Rebecca Belmore, Gone Indian. Image: cbc.ca
9. BICITYCLE (BIKE CITY)
Lamport Stadium Parking Lot, west side
Liberty Street, at Fraser Avenue
BICITYCLE (Bike-city) is a project about mobile life. In Japan, the houses of the homeless are easy to dismantle and remake because people are forced to move their houses. They separate the infrastructures: water, gas, toilet, and electricity. The houses are made from the scraps of the city. For Nuit Blanche, the artist will create 11 mobile housing units, each attached to a bicycle. The audience can interact and relocate the works within the area.
10. SURROUNDED IN TEARS
Liberty Market Building – Atrium Corridor
171 East Liberty Street (East Entrance)
In collaboration with composer Michael Nyman and designer Jasper Morrison, Maciá has created a sound installation compiled of one hundred individual cries, compiled from various types of weeping. blubbering, bawling, wailing etc…

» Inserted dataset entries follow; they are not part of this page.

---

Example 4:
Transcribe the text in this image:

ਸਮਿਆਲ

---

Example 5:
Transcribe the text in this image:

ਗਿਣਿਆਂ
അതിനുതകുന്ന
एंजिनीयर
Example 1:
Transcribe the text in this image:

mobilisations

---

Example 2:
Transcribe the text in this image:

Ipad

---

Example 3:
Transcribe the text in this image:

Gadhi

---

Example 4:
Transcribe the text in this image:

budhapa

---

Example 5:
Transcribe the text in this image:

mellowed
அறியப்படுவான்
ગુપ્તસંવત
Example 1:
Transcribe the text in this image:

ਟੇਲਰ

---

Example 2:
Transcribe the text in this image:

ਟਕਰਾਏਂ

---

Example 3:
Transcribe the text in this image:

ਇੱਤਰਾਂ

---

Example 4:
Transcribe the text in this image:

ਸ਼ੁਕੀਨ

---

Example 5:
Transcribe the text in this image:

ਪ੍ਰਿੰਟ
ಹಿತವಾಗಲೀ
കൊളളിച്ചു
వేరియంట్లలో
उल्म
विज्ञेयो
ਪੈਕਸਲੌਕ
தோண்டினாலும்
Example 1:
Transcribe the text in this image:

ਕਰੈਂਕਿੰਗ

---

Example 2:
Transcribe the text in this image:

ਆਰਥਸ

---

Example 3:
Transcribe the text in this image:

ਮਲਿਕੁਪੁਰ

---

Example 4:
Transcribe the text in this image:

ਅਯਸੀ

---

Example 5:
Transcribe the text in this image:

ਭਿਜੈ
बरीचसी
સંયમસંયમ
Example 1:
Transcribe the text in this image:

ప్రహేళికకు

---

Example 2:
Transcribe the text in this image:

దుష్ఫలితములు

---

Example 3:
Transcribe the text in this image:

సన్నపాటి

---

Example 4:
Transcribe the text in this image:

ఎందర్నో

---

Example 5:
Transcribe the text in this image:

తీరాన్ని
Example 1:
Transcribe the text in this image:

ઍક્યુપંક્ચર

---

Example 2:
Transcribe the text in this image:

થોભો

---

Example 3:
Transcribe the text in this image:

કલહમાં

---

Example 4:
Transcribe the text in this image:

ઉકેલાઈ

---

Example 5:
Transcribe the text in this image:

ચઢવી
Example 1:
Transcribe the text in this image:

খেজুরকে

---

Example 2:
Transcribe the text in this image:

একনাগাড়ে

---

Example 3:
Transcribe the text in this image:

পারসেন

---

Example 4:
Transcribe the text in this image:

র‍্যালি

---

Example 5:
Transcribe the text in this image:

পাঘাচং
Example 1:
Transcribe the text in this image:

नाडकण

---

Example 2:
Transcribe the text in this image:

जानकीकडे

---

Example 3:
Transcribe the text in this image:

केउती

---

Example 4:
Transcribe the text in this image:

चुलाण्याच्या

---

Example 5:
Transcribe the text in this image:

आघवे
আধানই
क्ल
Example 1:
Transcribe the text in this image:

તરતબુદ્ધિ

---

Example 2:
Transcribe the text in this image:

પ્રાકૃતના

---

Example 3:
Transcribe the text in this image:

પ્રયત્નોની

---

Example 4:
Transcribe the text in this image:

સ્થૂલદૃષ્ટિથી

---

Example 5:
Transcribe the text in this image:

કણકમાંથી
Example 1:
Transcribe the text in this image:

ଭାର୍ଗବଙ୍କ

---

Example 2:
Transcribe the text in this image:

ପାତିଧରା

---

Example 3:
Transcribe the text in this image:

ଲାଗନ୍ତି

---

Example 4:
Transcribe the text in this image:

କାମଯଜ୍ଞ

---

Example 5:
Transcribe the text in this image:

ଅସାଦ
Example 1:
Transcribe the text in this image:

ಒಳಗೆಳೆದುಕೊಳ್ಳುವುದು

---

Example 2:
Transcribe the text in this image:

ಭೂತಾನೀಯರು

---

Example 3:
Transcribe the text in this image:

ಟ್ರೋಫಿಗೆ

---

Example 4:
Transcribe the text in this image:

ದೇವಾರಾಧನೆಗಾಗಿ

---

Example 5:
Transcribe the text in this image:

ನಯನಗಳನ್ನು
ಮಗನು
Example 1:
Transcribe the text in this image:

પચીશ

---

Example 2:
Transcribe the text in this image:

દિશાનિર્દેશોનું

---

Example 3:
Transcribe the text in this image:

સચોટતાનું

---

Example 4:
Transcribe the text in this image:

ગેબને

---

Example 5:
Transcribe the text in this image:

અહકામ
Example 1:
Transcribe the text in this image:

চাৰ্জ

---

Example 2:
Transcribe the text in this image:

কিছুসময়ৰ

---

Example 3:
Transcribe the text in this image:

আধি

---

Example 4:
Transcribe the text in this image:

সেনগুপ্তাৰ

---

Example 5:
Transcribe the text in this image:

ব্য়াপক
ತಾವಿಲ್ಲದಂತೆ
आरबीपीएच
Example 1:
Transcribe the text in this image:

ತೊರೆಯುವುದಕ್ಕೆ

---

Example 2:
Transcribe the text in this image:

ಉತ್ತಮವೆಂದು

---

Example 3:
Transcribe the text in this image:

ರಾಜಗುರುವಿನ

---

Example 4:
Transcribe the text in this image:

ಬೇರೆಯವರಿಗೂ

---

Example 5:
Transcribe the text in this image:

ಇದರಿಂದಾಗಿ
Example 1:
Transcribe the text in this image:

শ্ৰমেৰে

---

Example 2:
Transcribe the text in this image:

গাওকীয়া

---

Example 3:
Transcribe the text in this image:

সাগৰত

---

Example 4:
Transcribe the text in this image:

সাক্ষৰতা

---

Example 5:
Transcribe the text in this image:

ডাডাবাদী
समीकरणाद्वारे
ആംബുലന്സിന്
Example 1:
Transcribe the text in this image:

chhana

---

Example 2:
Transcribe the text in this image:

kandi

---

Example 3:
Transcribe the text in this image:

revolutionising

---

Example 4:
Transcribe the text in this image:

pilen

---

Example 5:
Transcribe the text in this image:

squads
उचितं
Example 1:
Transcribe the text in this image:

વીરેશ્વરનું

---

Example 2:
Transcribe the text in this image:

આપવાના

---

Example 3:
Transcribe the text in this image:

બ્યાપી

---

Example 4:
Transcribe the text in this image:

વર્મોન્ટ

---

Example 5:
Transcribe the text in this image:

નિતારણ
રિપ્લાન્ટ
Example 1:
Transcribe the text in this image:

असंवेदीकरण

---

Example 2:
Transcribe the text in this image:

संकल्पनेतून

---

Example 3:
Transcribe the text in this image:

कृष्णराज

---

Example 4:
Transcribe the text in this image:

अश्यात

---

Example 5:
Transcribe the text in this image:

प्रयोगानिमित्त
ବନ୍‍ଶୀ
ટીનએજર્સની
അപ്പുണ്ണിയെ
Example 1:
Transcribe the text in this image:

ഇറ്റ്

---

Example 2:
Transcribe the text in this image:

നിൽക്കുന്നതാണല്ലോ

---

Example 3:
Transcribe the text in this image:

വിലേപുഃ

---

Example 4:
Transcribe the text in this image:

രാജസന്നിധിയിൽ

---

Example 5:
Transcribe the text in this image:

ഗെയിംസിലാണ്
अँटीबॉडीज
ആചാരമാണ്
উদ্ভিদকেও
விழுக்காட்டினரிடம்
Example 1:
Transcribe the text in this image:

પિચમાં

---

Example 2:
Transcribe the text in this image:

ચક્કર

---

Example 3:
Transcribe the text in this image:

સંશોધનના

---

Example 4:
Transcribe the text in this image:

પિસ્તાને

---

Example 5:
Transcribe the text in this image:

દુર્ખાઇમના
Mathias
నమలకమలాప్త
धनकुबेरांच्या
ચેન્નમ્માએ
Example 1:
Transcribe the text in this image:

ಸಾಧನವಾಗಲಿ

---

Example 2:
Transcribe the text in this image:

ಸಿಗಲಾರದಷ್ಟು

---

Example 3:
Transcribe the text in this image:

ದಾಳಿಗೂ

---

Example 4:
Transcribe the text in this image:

Kyohei Sakaguchi, zero-yen house. Image: inhabitat.com
Other notable pieces:
D.A. Therrien’s Beautiful Light: Four Letter Word Machine will shine four-letter words from giant light sculptures suspended at City Hall.
Jeff Koon’s 53-foot-tall silver helium balloon sculpture, “Rabbit” from New York’s Macy’s Thanksgiving Day Parade will be on view at the Eaton Centre.